## [Requirement]
Gather all lines in the records below that include the word "Tebak".

[Structured page parsing data]
****************
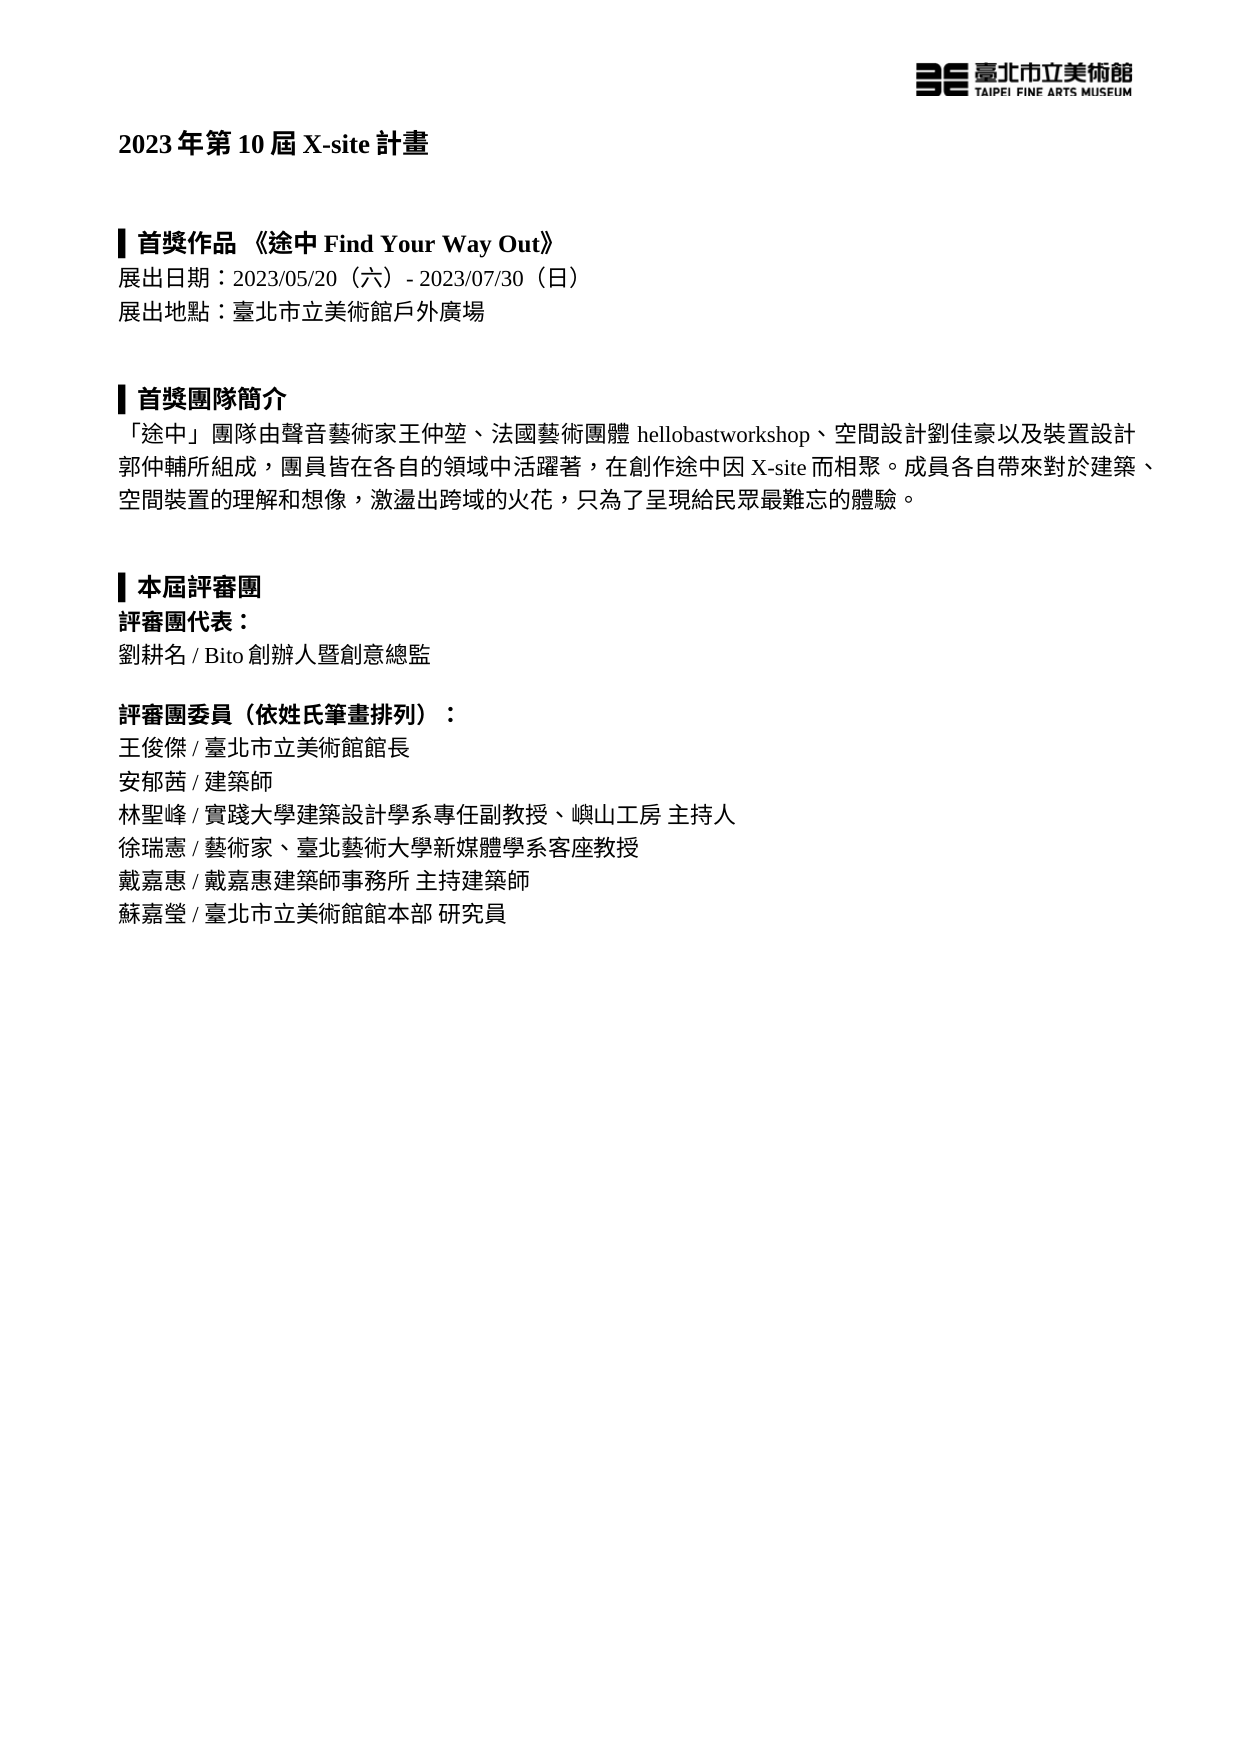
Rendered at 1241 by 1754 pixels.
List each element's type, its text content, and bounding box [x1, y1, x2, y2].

text 展出地點：臺北市立美術館戶外廣場 [118, 293, 1137, 327]
picture [913, 60, 1133, 95]
text 2023年第10屆X-site計畫 [118, 122, 1137, 162]
text 戴嘉惠 / 戴嘉惠建築師事務所 主持建築師 [118, 863, 1137, 896]
text ▍首獎作品 《途中 Find Your Way Out》 [118, 224, 1137, 260]
text 安郁茜 / 建築師 [118, 763, 1137, 797]
text ▍首獎團隊簡介 [118, 379, 1137, 416]
text 王俊傑 / 臺北市立美術館館長 [118, 730, 1137, 763]
text 林聖峰 / 實踐大學建築設計學系專任副教授、嶼山工房 主持人 [118, 797, 1137, 830]
text ▍本屆評審團 [118, 568, 1137, 604]
text 展出日期：2023/05/20（六）- 2023/07/30（日） [118, 260, 1137, 293]
text 劉耕名 / Bito創辦人暨創意總監 [118, 637, 1137, 671]
text 評審團委員（依姓氏筆畫排列）： [118, 697, 1137, 730]
text 徐瑞憲 / 藝術家、臺北藝術大學新媒體學系客座教授 [118, 830, 1137, 863]
text 蘇嘉瑩 / 臺北市立美術館館本部 研究員 [118, 896, 1137, 929]
text 評審團代表： [118, 604, 1137, 637]
text 「途中」團隊由聲音藝術家王仲堃、法國藝術團體 hellobastworkshop、空間設計劉佳豪以及裝置設計郭仲輔所組成，團員皆在各自的領域中活躍著，在創作途中因X-site而相聚。成員各自帶來對於建築、空間裝置的理解和想像，激盪出跨域的火花，只為了呈現給民眾最難忘的體驗。 [118, 416, 1137, 515]
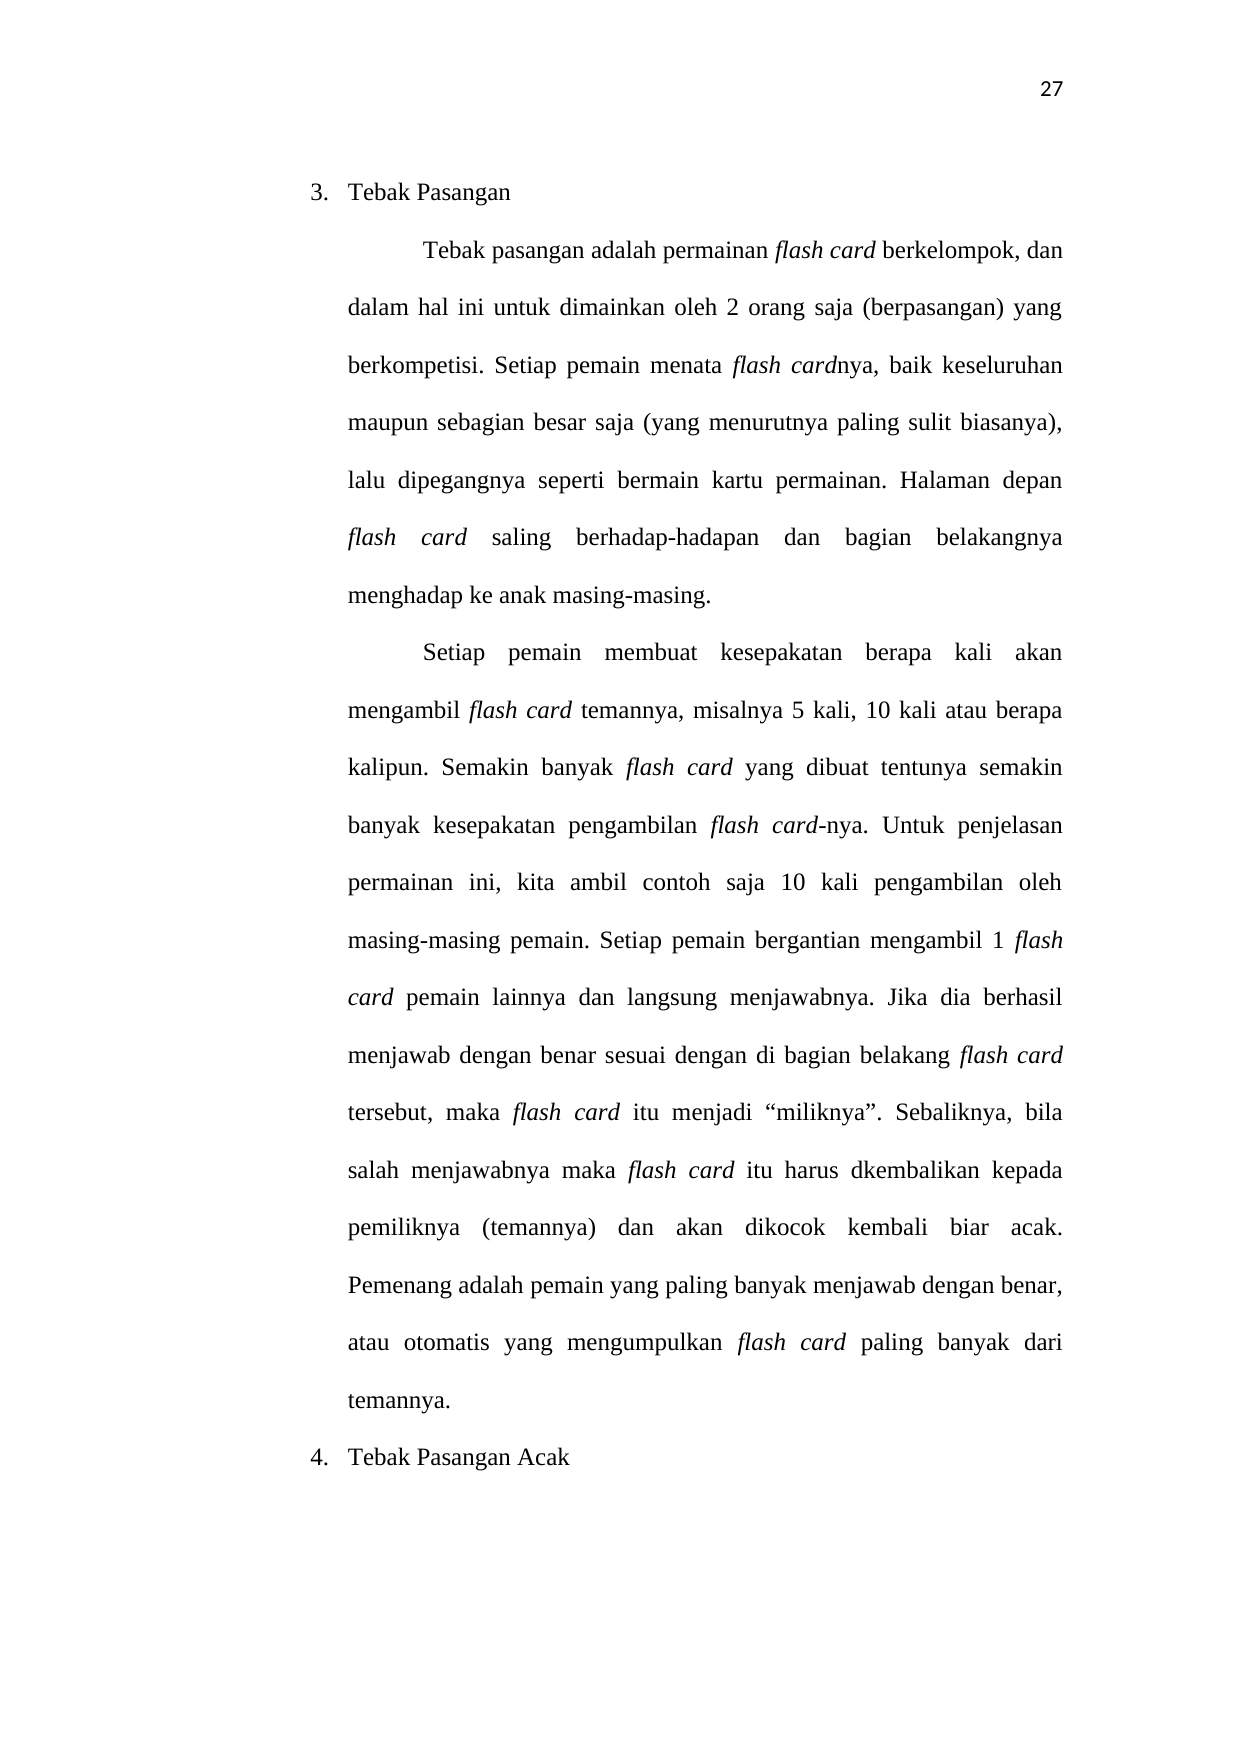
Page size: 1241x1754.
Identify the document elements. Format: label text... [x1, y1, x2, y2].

list Tebak Pasangan Acak [310, 1442, 1063, 1471]
list Setiap pemain membuat kesepakatan berapa kali akan mengambil flash card temannya, misalnya 5 kali, 10 kali atau berapa kalipun. Semakin banyak flash card yang dibuat tentunya semakin banyak kesepakatan pengambilan flash card-nya. Untuk penjelasan permainan ini, kita ambil contoh saja 10 kali pengambilan oleh masing-masing pemain. Setiap pemain bergantian mengambil 1 flash card pemain lainnya dan langsung menjawabnya. Jika dia berhasil menjawab dengan benar sesuai dengan di bagian belakang flash card tersebut, maka flash card itu menjadi “miliknya”. Sebaliknya, bila salah menjawabnya maka flash card itu harus dkembalikan kepada pemiliknya (temannya) dan akan dikocok kembali biar acak. Pemenang adalah pemain yang paling banyak menjawab dengan benar, atau otomatis yang mengumpulkan flash card paling banyak dari temannya. [348, 637, 1063, 1413]
list Tebak Pasangan [310, 177, 1063, 206]
list Tebak pasangan adalah permainan flash card berkelompok, dan dalam hal ini untuk dimainkan oleh 2 orang saja (berpasangan) yang berkompetisi. Setiap pemain menata flash cardnya, baik keseluruhan maupun sebagian besar saja (yang menurutnya paling sulit biasanya), lalu dipegangnya seperti bermain kartu permainan. Halaman depan flash card saling berhadap-hadapan dan bagian belakangnya menghadap ke anak masing-masing. [348, 235, 1063, 608]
****************
## [Your solution]
list Tebak Pasangan Acak [310, 1442, 1063, 1471]
list Tebak Pasangan [310, 177, 1063, 206]
list Tebak pasangan adalah permainan flash card berkelompok, dan dalam hal ini untuk dimainkan oleh 2 orang saja (berpasangan) yang berkompetisi. Setiap pemain menata flash cardnya, baik keseluruhan maupun sebagian besar saja (yang menurutnya paling sulit biasanya), lalu dipegangnya seperti bermain kartu permainan. Halaman depan flash card saling berhadap-hadapan dan bagian belakangnya menghadap ke anak masing-masing. [348, 235, 1063, 608]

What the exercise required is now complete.